More generally, ports and harbours reliant on fishing and tourism activities were hit hard. They saw reduced income, major reductions in trade and in some cases temporary closures. However, some ancillary services such as vessel maintenance saw additional trade as a result of the reduction in normal vessel operations.
The UK seafood processing sector is diverse and the impact of Covid-19 market shocks on businesses varied widely.
Processing businesses that closed
Early indications suggest that 75-80% of all majority seafood processing businesses had to either reduce their activities or completely close at some point during lockdown. Some businesses closed permanently.
Those supplying foodservice or reliant on live or fresh export markets were at particular risk when these markets disappeared “overnight”. Small primary processors, such as those in Northeast Scotland and the Humber region, supplying fresh whitefish to the foodservice sector were hit particularly hard.
From early April, some businesses that had closed during the initial three-week lockdown period started making plans to reopen.

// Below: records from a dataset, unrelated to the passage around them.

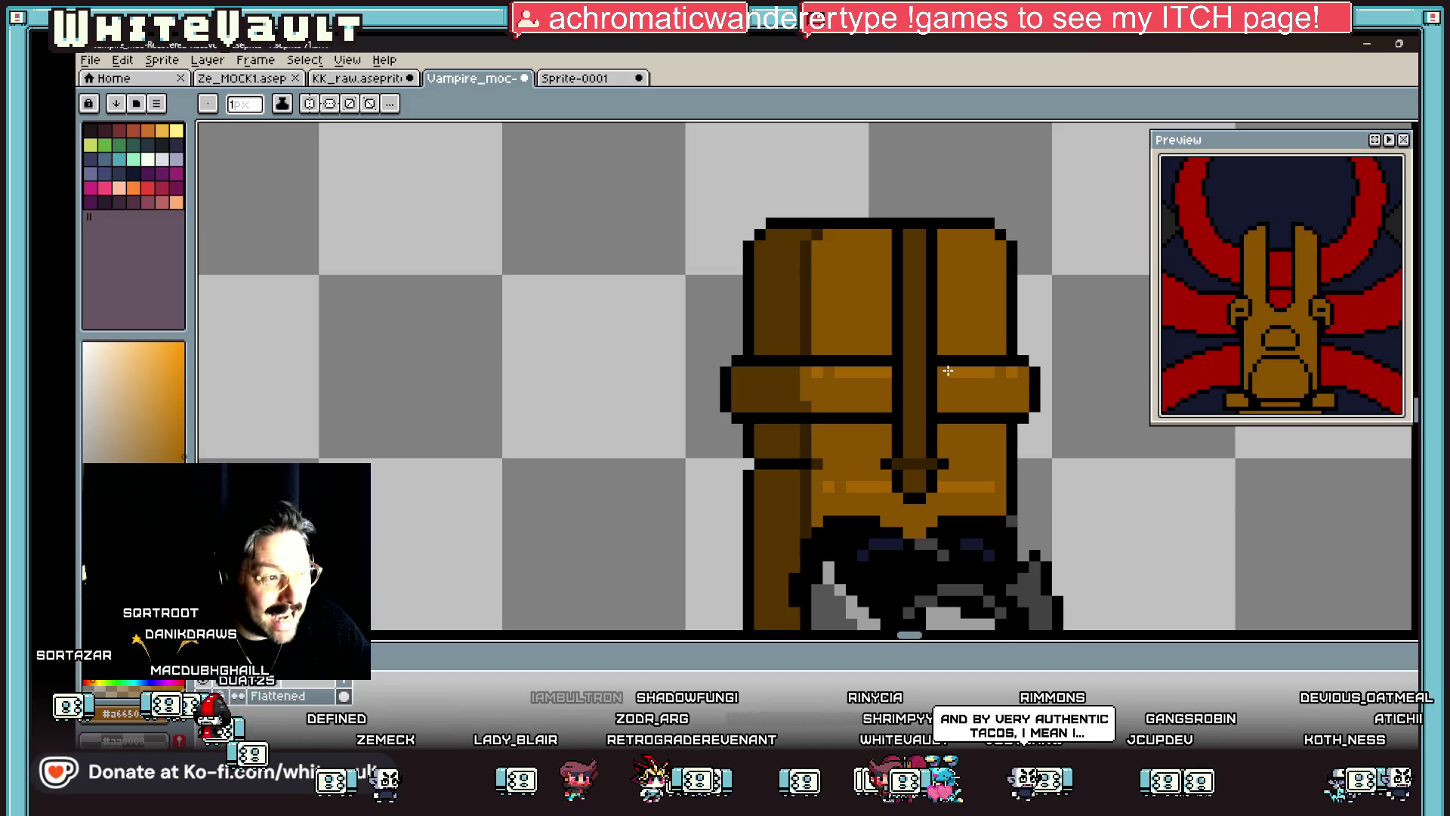
pyautogui.scroll(-5, 1018, 377)
pyautogui.scroll(3, 964, 466)
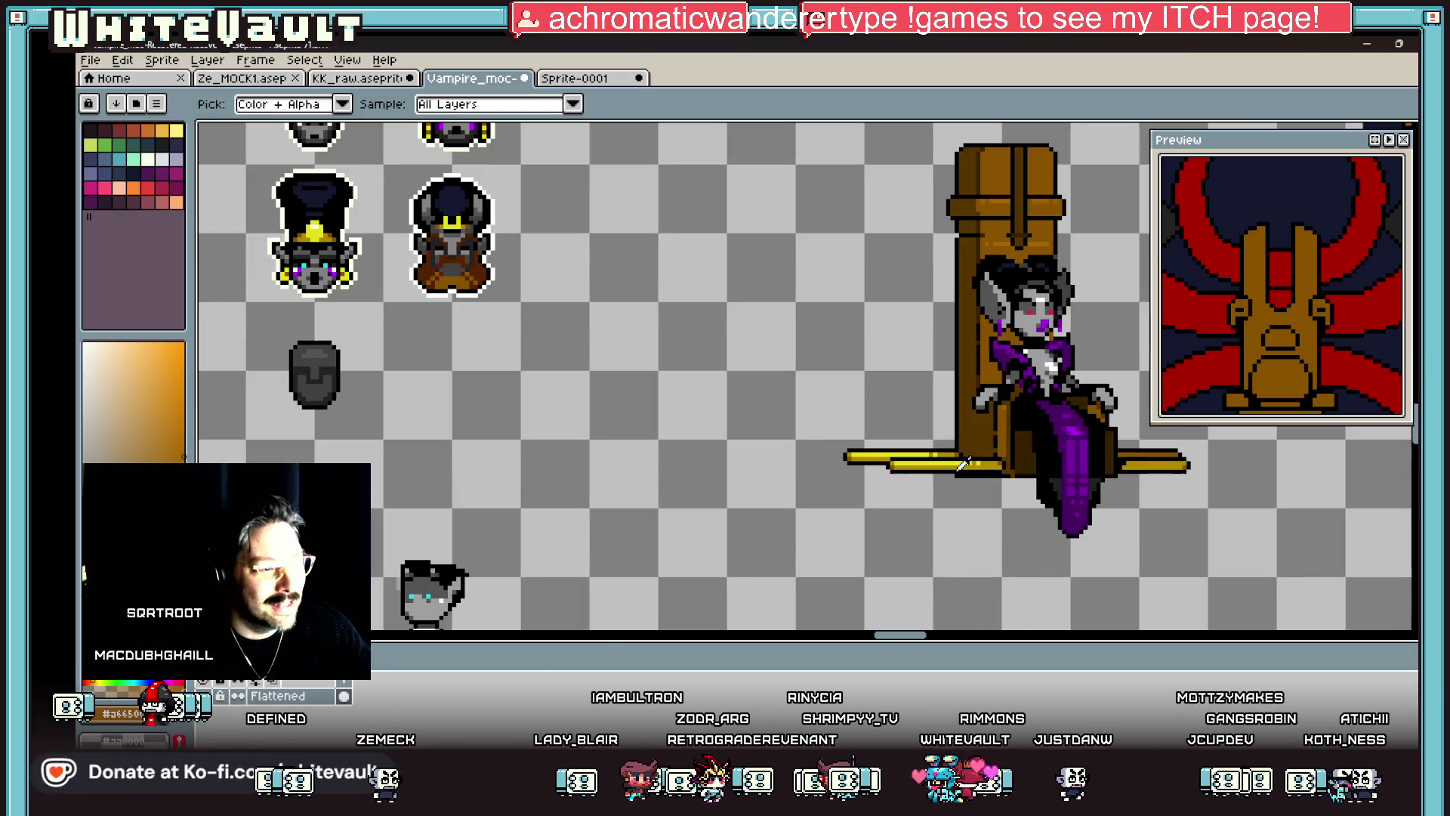
# Step: Sample bright yellow from the gold carrying poles and bucket-fill the backrest band's top with it
pyautogui.keyDown('alt'); pyautogui.click(980, 458); pyautogui.keyUp('alt')
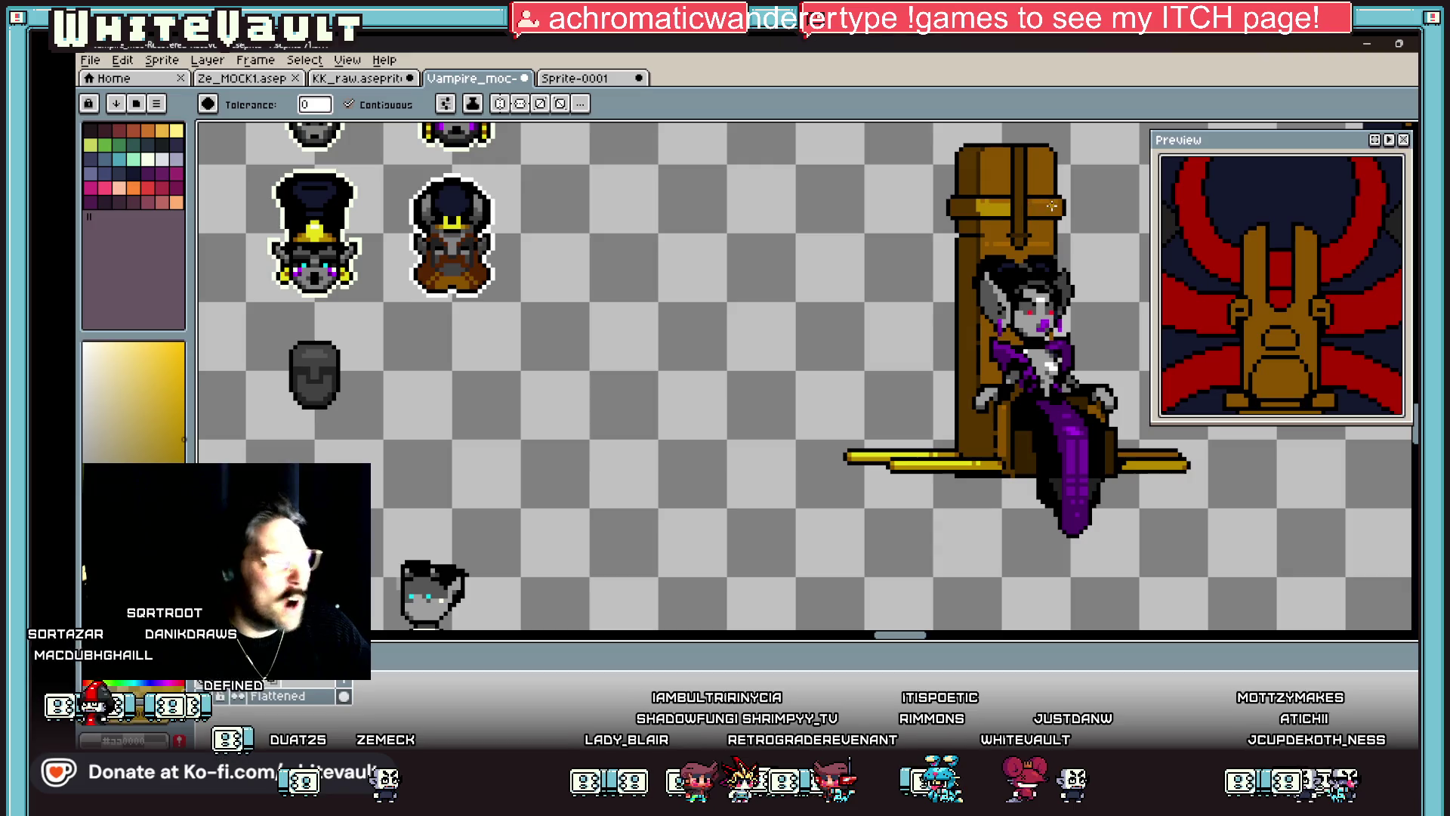
pyautogui.press('alt')
pyautogui.keyDown('alt'); pyautogui.click(963, 457); pyautogui.keyUp('alt')
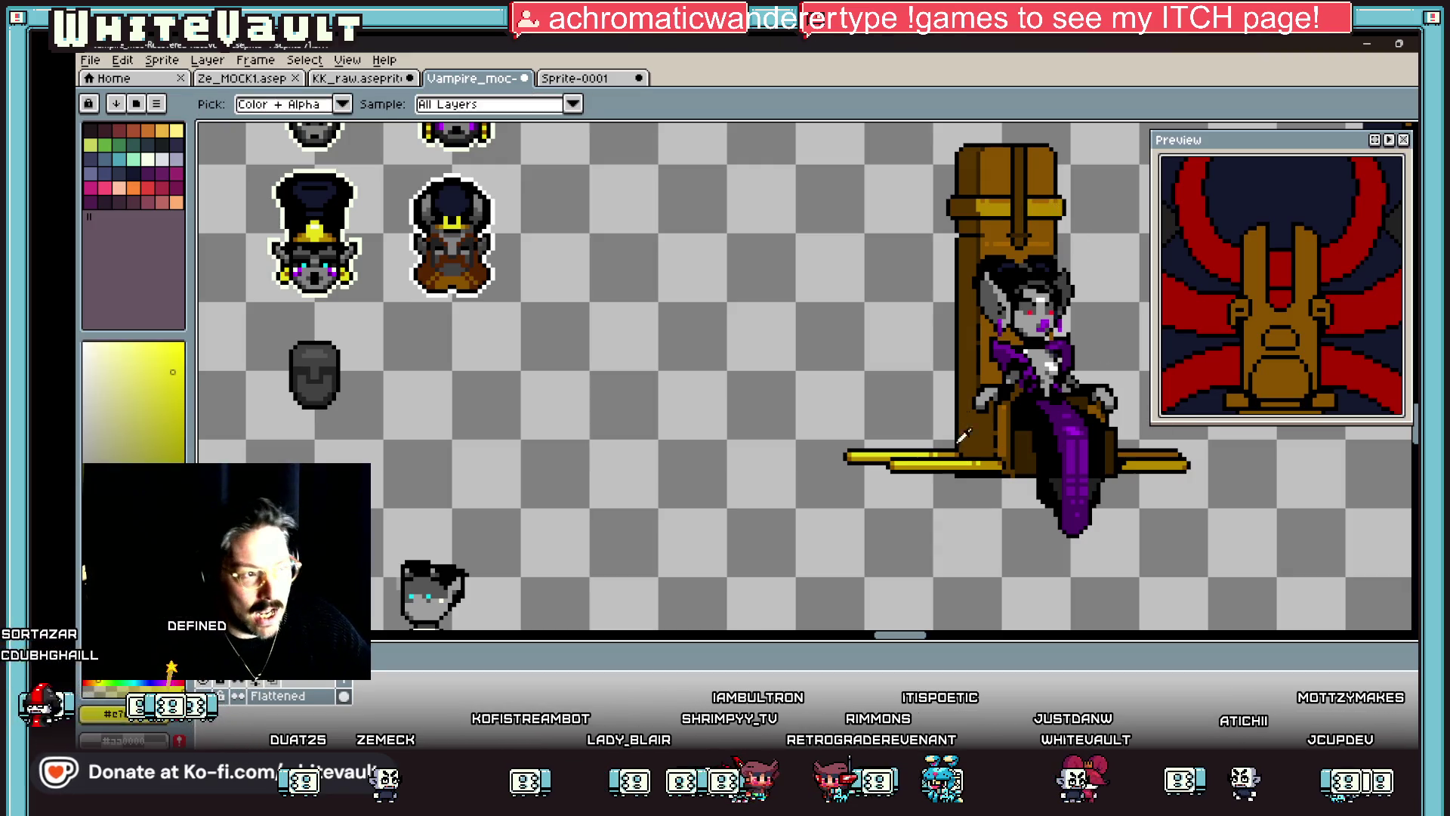
pyautogui.scroll(1, 961, 201)
pyautogui.click(959, 202)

They adopted social distancing measures such as fewer staff on production lines. From late May a few more processors reportedly reopened for business. They were possibly encouraged by:
- The phased reopening of bars and restaurants in key European export countries.

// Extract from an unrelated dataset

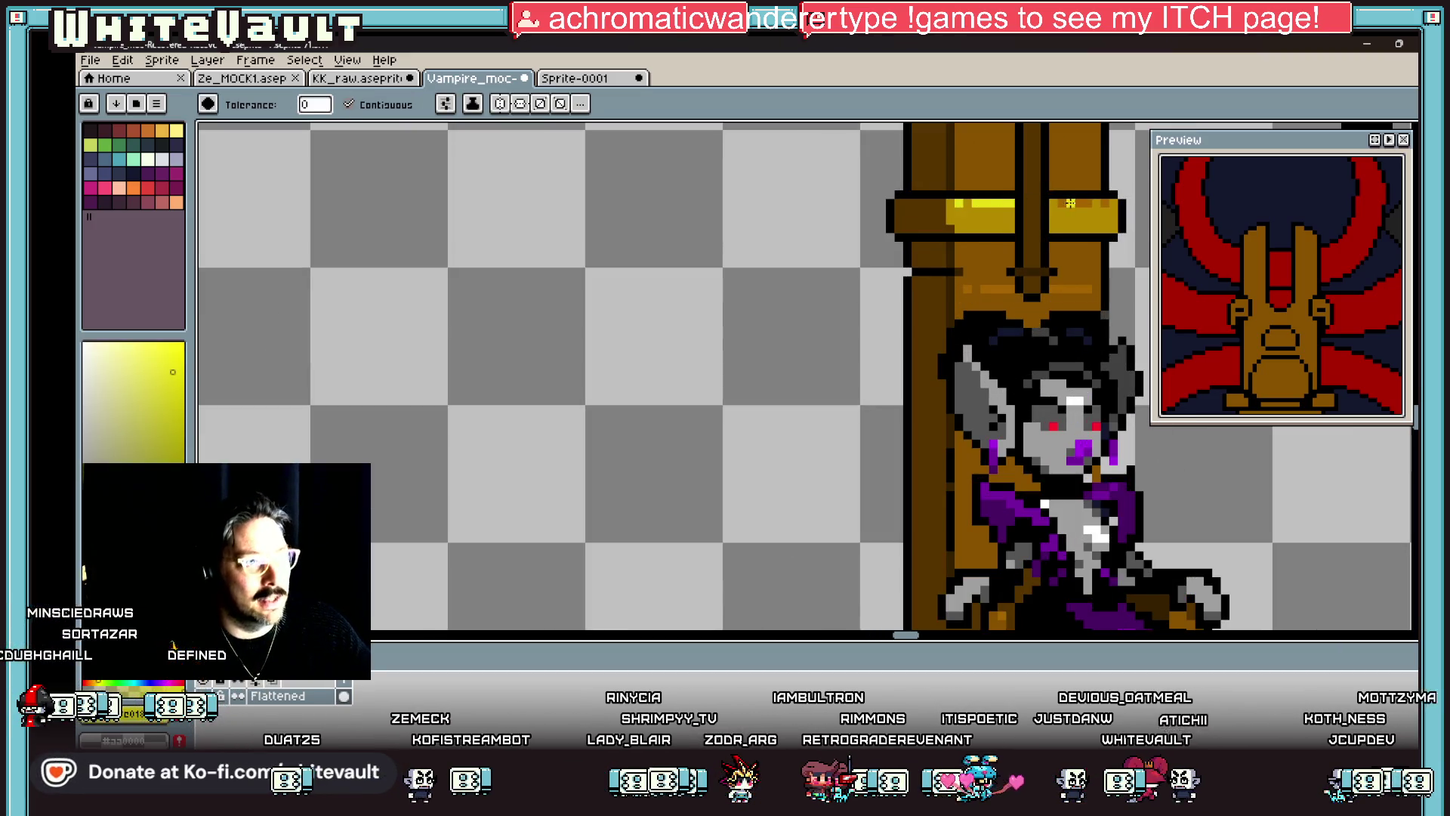
pyautogui.scroll(-2, 1025, 426)
pyautogui.press('alt')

- The return of some domestic foodservice business offering ‘click&collect’ and delivery.
Larger companies more reliant on wholesale markets were generally slower to return to business. Many were only starting to take employees off furlough towards the end of June.
Processing businesses that remained open
The remaining 20-25% of processing businesses were able to continue business at normal or higher than normal levels. These tended to be businesses with smaller workforces, even family bubbles, meaning social distancing measures were easier to implement quickly.

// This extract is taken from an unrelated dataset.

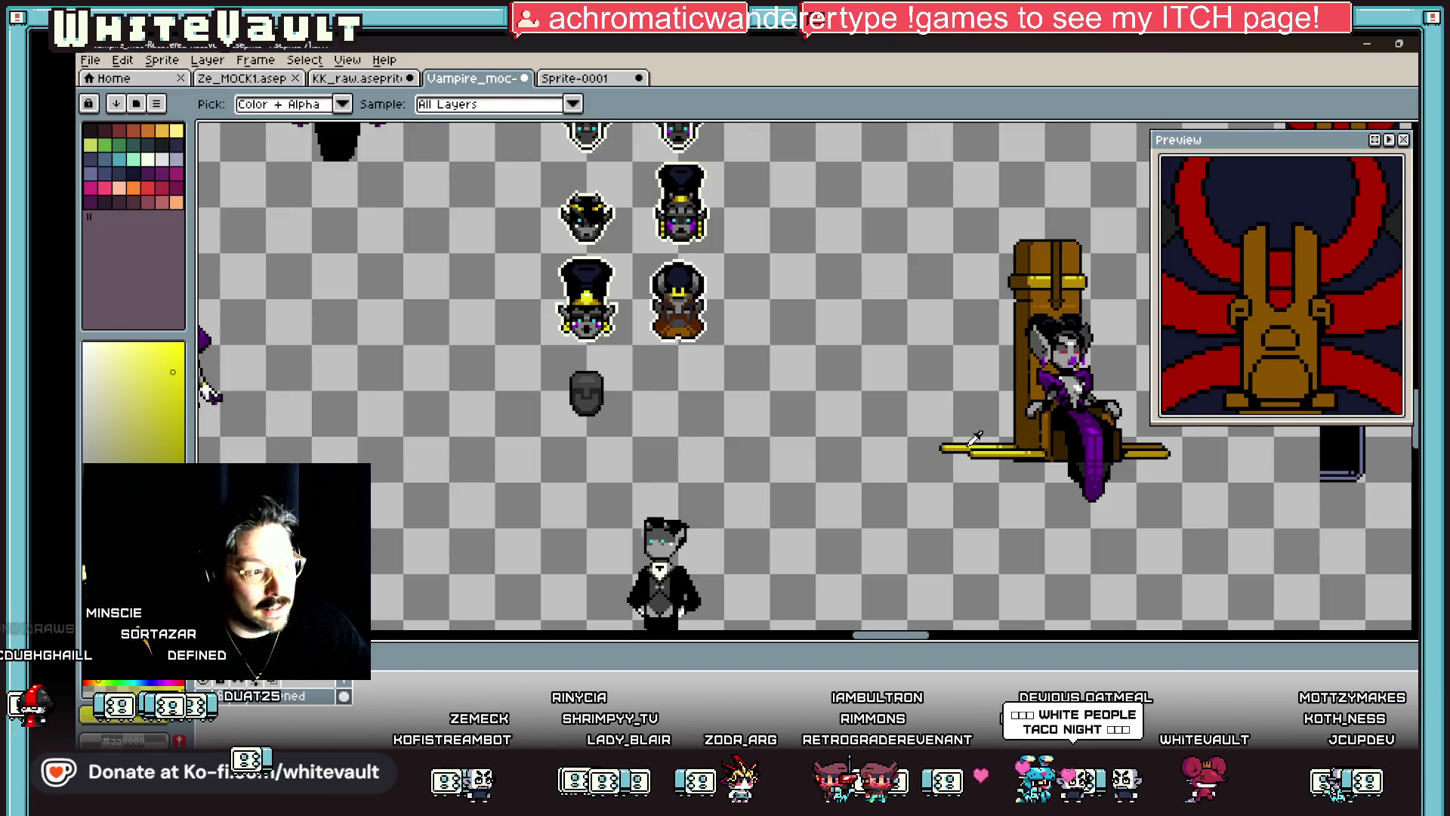
pyautogui.scroll(3, 974, 438)
pyautogui.keyDown('alt'); pyautogui.click(954, 438); pyautogui.keyUp('alt')
pyautogui.scroll(-3, 956, 423)
pyautogui.scroll(4, 986, 313)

Some smaller businesses started or scaled up online retail operations and home deliveries, with reports of as much as 200% increases in sales. For some, this increase in retail productivity offset the complete absence of wholesale trade and they anticipate increased profits this year.
Larger businesses supplying the retail sector also saw a surge in demand, particularly in March as consumers stockpiled ahead of lockdown. These businesses faced a unique challenge to both:
- Quickly adapt operations to meet new social distancing requirements on the factory floor.
- Increase production or adapt foodservice lines to meet heightened demand for retail products.
From mid-March, businesses began to adapt operations and premises to meet social distancing requirements and changing market demand.
This impacted employment across the supply chain with employees:
- required to work from home where possible,
- facing cuts in hours,
- being furloughed, or
- being made redundant.
Seasonal recruitment, some apprenticeships and other employee training was put on hold.
How businesses adapted
Businesses that continued to operate during lockdown had to adapt to ensure social distancing. This affected:
- shift patterns,
- production lines,
- ride share arrangements, and
- canteen facilities.
While these changes were necessary, they reduced operating efficiency and, in many cases, increased production cost per unit.
Challenges for fishing vessels
Implementing social distancing guidelines on fishing vessels was a particular challenge. Many fishing businesses chose to reduce operations as a result of the new requirements and volatile demand and market prices.
Vessel owners employing foreign crew faced a further challenge. Many were not eligible for furlough or support schemes for the self-employed. Some crew members also faced visa issues in returning to port in the UK or traveling back to their countries of residence during the lockdown period.
Impacts on training
With training course delivery unable to continue as normal, training providers began to move some courses online. This allowed some training and formal learning and exams to continue during the lockdown period. It also removed some the usual obstacles of gathering attendees in person.
Employees from all parts of the supply chain were found to have engaged with online learning. For example, many fishing vessel owners and their families now selling directly to the consumer were able to access webinars on how to promote and sell their catch. Some also completed online food hygiene training.
Meanwhile the majority of offshore approved training providers closed or significantly reduced operations during lockdown.